Without God, what else could they be based in?
What makes one set of values objectively true, and the other only subjective held, is simply the belief in God. When God is deemed to be of the same— or even of a greater reality than even the trees and stars—then his values are as objectively real as he is.
For an atheist, there is no God, and therefore, values almost by definition must be defined as being subjective, subject to our own biology and institutions.
…
Now just to further the argument, atheist and theist alike, we are all part and parcel of this same secular, post-Christian society. There is no sharp dividing line between theist and atheist here, for the truisms and beliefs of the greater society enter our minds and become a part of us. We are not immune to each others beliefs any more than we are immune to a flu virus or HIV. We are all exposed and must guard against.
So back to Tillich and ultimate concern, and the existence of nihilism in a society such as ours. We may all have our values in life, but the question is whether or not such values will stand in opposition to the constant barrage of nihilistic forces, which serve to persuade us that our values are more fictional than real, nay, less than fictional even, not even worth the read.
And back to your general question as well, Leela, as to the statistical proof for nihilism; specifically for theists, but more generally, as I am defining it now, in terms of our secular society too.
I would think that the larger proof would not be the example already given of the suicide Islamists. Although this is a powerful example of what is meant by theistic nihilism, the larger proof would be the 50 million slain unborn removed from American human life in the past generation and a half. The statistical proof would be in the birth rates of Canada and the European community plunging well below replacement levels, in the order of 1.6 to 1.8 live births per woman.
In the end, the ultimate concern of for all humans is, well, human life!! The ultimate denial of human value is therefore to actively or even passively choose against perpetuating human life.
That which we value, we magnify, we glorify, we defend, we strive for, we desire to perpetuate.
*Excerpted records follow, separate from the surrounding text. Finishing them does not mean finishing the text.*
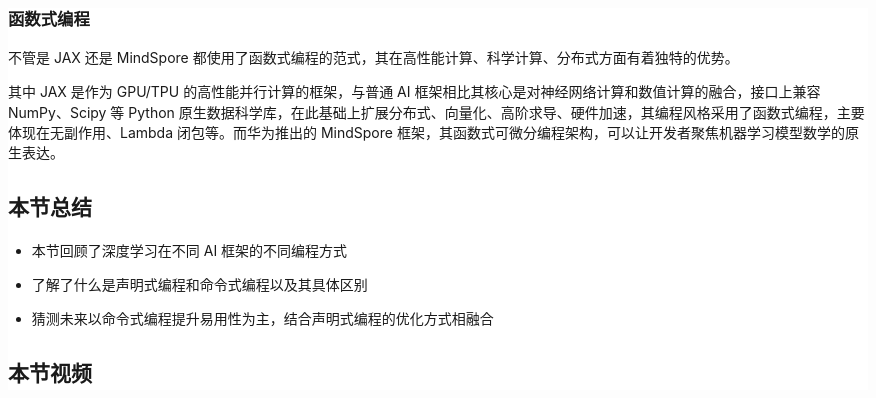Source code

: ### 函数式编程

不管是 JAX 还是 MindSpore 都使用了函数式编程的范式，其在高性能计算、科学计算、分布式方面有着独特的优势。

其中 JAX 是作为 GPU/TPU 的高性能并行计算的框架，与普通 AI 框架相比其核心是对神经网络计算和数值计算的融合，接口上兼容 NumPy、Scipy 等 Python 原生数据科学库，在此基础上扩展分布式、向量化、高阶求导、硬件加速，其编程风格采用了函数式编程，主要体现在无副作用、Lambda 闭包等。而华为推出的 MindSpore 框架，其函数式可微分编程架构，可以让开发者聚焦机器学习模型数学的原生表达。

## 本节总结

- 本节回顾了深度学习在不同 AI 框架的不同编程方式

- 了解了什么是声明式编程和命令式编程以及其具体区别

- 猜测未来以命令式编程提升易用性为主，结合声明式编程的优化方式相融合

## 本节视频

<html>
<iframe src="https://player.bilibili.com/player.html?aid=346272310&bvid=BV1gR4y1o7WT&cid=911448346&page=1&as_wide=1&high_quality=1&danmaku=0&t=30&autoplay=0" width="100%" height="500" scrolling="no" border="0" frameborder="no" framespacing="0" allowfullscreen="true"> </iframe>
</html>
That which we despise, we annihilate.
The fundamental concern that we can all agree on, whatever our relative position is on God, is that human life itself is at the center of all human value. To the extent that life itself is being denied, a society becomes, by definition, nihilistic.
Ergo, statistically speaking, in terms of the numbers alone, our societies, if not fully nihilistic, are well along the path to that kind of absolute nihilism.